Raw data:
>>>

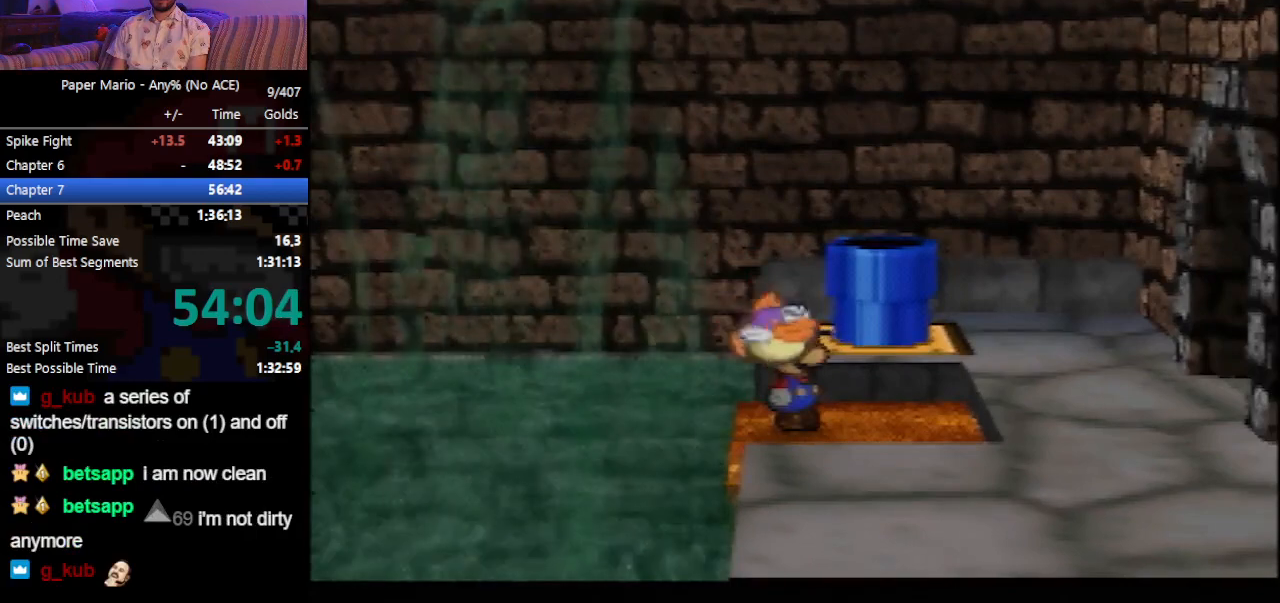
{"buttons": [], "left_stick": "up-right", "events": [[167, "C_RIGHT", "down"], [233, "C_RIGHT", "up"]]}
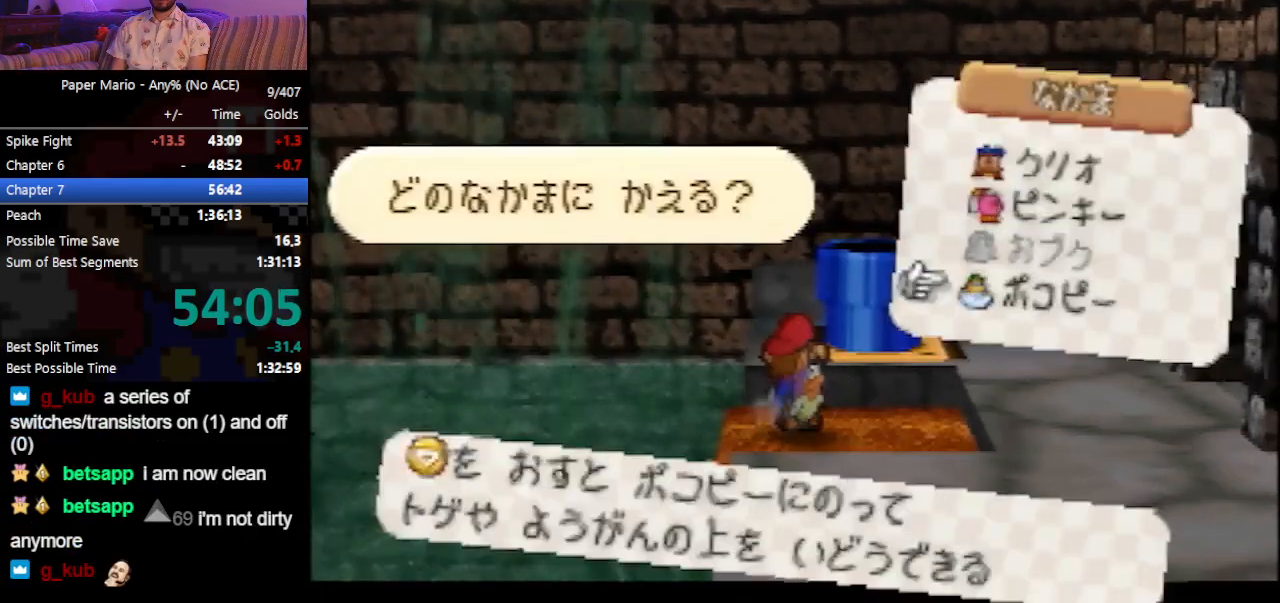
{"buttons": [], "left_stick": "up-right", "events": [[33, "A", "down"], [67, "A", "up"]]}
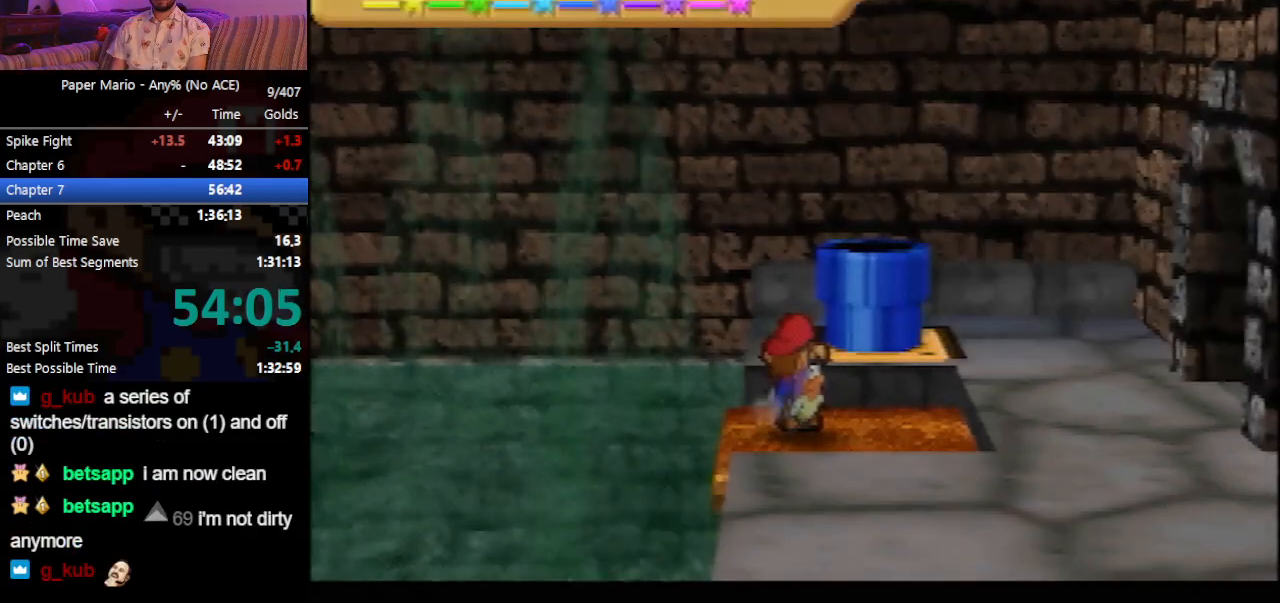
{"buttons": [], "left_stick": "up-right", "events": []}
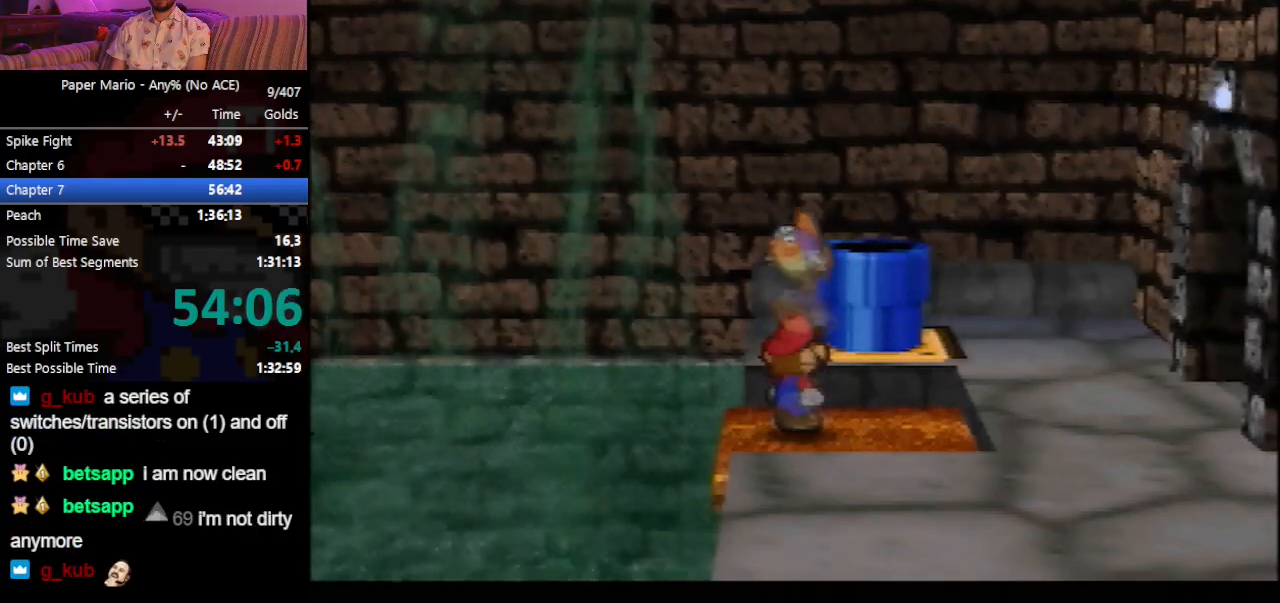
{"buttons": [], "left_stick": "up-right", "events": []}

<<<

Work request: What is needed here is each line above set down word for word, minus the images.

Response to the exercise:
{"buttons": [], "left_stick": "up-right", "events": [[167, "C_RIGHT", "down"], [233, "C_RIGHT", "up"]]}
{"buttons": [], "left_stick": "up-right", "events": [[33, "A", "down"], [67, "A", "up"]]}
{"buttons": [], "left_stick": "up-right", "events": []}
{"buttons": [], "left_stick": "up-right", "events": []}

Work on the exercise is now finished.